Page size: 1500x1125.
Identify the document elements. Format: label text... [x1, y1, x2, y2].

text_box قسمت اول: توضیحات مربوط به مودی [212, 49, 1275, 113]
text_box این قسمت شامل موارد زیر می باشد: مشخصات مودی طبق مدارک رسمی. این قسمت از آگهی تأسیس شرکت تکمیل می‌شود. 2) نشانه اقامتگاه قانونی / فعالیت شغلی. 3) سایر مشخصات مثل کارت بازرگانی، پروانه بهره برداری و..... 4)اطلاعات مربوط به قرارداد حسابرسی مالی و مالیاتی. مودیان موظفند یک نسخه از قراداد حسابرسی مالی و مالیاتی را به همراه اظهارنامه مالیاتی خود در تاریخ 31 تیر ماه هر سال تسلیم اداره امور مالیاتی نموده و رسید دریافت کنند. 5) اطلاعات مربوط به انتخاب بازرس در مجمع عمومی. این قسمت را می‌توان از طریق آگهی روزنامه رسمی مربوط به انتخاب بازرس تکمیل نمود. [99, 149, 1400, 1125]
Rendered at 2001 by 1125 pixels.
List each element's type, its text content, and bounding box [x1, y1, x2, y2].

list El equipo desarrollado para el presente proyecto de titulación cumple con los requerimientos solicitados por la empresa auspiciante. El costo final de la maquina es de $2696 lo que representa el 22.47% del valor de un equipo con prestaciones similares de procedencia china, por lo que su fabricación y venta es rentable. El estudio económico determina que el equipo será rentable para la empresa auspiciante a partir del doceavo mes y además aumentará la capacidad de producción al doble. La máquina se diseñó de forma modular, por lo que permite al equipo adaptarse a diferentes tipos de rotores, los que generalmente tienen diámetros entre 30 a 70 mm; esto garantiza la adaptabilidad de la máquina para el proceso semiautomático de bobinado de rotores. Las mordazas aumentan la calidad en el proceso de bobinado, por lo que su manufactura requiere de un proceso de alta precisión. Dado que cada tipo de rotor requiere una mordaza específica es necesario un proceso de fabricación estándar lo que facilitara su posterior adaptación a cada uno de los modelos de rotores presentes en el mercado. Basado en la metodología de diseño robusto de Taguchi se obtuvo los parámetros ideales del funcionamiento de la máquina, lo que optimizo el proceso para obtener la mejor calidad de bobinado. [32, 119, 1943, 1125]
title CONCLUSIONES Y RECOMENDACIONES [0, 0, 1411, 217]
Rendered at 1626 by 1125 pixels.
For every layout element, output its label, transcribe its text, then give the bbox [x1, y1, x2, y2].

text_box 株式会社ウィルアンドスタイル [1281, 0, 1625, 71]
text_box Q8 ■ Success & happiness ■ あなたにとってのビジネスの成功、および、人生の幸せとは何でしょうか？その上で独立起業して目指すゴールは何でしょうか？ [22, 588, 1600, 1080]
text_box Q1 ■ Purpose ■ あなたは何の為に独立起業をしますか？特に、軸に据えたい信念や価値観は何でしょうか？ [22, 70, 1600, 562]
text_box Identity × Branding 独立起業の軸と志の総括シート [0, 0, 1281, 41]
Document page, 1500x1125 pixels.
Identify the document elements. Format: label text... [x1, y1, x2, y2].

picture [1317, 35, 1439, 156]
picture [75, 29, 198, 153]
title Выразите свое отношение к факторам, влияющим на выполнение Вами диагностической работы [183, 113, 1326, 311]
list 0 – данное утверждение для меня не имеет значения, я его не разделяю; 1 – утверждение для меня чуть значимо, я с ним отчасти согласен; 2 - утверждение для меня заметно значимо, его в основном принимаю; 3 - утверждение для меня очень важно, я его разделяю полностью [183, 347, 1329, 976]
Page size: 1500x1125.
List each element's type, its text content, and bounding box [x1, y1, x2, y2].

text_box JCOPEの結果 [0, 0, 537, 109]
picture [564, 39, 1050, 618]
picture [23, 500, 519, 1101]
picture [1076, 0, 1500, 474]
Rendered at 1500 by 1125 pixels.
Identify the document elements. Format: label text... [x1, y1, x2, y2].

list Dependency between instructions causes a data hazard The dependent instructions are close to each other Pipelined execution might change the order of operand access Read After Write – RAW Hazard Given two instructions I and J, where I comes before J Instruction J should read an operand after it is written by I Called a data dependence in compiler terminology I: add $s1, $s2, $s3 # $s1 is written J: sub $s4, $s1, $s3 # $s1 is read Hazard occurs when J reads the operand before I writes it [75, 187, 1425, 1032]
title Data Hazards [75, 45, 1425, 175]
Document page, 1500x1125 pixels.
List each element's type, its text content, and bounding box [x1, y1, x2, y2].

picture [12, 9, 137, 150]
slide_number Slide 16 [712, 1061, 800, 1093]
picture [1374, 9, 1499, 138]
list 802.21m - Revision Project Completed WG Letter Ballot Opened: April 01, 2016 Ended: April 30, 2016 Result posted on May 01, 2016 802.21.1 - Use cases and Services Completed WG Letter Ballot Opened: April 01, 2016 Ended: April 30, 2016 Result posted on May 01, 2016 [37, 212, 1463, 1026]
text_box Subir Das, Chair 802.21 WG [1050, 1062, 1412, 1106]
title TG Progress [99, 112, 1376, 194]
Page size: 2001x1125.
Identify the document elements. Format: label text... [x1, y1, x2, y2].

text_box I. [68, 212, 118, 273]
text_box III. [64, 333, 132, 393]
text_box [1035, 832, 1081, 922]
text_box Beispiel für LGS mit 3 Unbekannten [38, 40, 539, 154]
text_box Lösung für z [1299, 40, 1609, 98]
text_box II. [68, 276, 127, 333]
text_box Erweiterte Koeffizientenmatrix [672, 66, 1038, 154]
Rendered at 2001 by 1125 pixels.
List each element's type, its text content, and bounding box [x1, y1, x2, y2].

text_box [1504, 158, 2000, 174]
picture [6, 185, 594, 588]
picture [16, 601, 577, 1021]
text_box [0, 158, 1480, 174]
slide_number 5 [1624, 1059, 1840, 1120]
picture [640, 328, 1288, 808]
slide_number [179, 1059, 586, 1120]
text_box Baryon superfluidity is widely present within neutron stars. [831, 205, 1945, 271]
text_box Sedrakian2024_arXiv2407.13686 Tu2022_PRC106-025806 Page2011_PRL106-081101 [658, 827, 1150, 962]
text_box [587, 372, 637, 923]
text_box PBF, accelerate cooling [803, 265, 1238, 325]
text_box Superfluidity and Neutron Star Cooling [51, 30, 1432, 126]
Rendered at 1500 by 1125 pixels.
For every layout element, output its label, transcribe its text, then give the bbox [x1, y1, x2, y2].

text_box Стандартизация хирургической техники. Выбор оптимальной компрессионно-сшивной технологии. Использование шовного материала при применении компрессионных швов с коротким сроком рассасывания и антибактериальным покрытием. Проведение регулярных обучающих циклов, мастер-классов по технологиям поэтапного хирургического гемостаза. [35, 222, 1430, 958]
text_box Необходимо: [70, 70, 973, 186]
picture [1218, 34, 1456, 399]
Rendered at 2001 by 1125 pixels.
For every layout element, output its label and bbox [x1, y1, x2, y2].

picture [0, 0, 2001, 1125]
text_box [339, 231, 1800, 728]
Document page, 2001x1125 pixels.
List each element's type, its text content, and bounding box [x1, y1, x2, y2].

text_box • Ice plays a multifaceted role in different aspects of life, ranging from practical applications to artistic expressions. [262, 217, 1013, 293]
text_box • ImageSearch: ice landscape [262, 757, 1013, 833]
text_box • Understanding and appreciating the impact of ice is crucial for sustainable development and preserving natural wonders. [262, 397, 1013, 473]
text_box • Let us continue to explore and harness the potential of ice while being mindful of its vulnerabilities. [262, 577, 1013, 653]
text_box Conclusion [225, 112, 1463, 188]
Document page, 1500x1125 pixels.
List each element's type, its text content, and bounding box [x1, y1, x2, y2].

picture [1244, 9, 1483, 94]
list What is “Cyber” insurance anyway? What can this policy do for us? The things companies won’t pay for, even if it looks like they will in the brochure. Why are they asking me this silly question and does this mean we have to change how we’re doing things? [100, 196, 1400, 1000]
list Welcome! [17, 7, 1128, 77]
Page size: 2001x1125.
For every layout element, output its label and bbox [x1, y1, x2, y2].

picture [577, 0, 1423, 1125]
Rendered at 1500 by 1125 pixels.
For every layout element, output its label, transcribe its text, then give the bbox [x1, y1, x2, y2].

****************

What is required: Find the line with "slide_number [179, 1059, 586, 1120]" in the entries above. Retype it and each line after it, exactly, through the line with "Document page, 2001x1125 pixels.", and stop there.

Written solution:
slide_number [179, 1059, 586, 1120]
text_box Baryon superfluidity is widely present within neutron stars. [831, 205, 1945, 271]
text_box Sedrakian2024_arXiv2407.13686 Tu2022_PRC106-025806 Page2011_PRL106-081101 [658, 827, 1150, 962]
text_box [587, 372, 637, 923]
text_box PBF, accelerate cooling [803, 265, 1238, 325]
text_box Superfluidity and Neutron Star Cooling [51, 30, 1432, 126]
Rendered at 1500 by 1125 pixels.
For every layout element, output its label, transcribe its text, then give the bbox [x1, y1, x2, y2].

text_box Стандартизация хирургической техники. Выбор оптимальной компрессионно-сшивной технологии. Использование шовного материала при применении компрессионных швов с коротким сроком рассасывания и антибактериальным покрытием. Проведение регулярных обучающих циклов, мастер-классов по технологиям поэтапного хирургического гемостаза. [35, 222, 1430, 958]
text_box Необходимо: [70, 70, 973, 186]
picture [1218, 34, 1456, 399]
Rendered at 2001 by 1125 pixels.
For every layout element, output its label and bbox [x1, y1, x2, y2].

picture [0, 0, 2001, 1125]
text_box [339, 231, 1800, 728]
Document page, 2001x1125 pixels.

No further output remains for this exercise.